[Saved data entries]
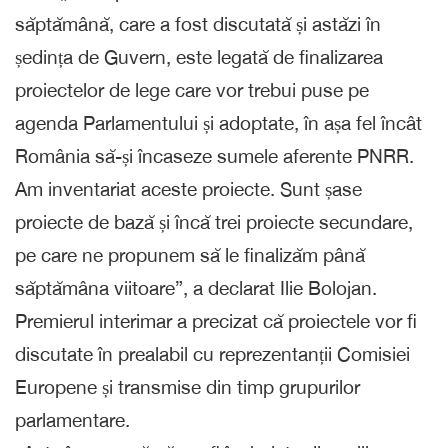
săptămână, care a fost discutată și astăzi în
ședința de Guvern, este legată de finalizarea
proiectelor de lege care vor trebui puse pe
agenda Parlamentului și adoptate, în așa fel încât
România să-și încaseze sumele aferente PNRR.
Am inventariat aceste proiecte. Sunt șase
proiecte de bază și încă trei proiecte secundare,
pe care ne propunem să le finalizăm până
săptămâna viitoare”, a declarat Ilie Bolojan.
Premierul interimar a precizat că proiectele vor fi
discutate în prealabil cu reprezentanții Comisiei
Europene și transmise din timp grupurilor
parlamentare.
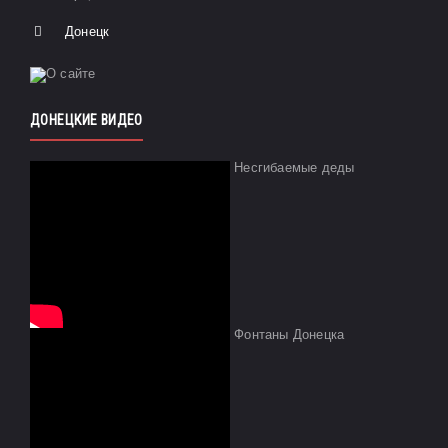
Донецк
ДОНЕЦКИЕ ВИДЕО
Несгибаемые деды
Фонтаны Донецка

**WHAT IS NEEDED**
Show every line of the data in which the word "care" appears.

**ANSWER SECTION**
săptămână, care a fost discutată și astăzi în
proiectelor de lege care vor trebui puse pe
pe care ne propunem să le finalizăm până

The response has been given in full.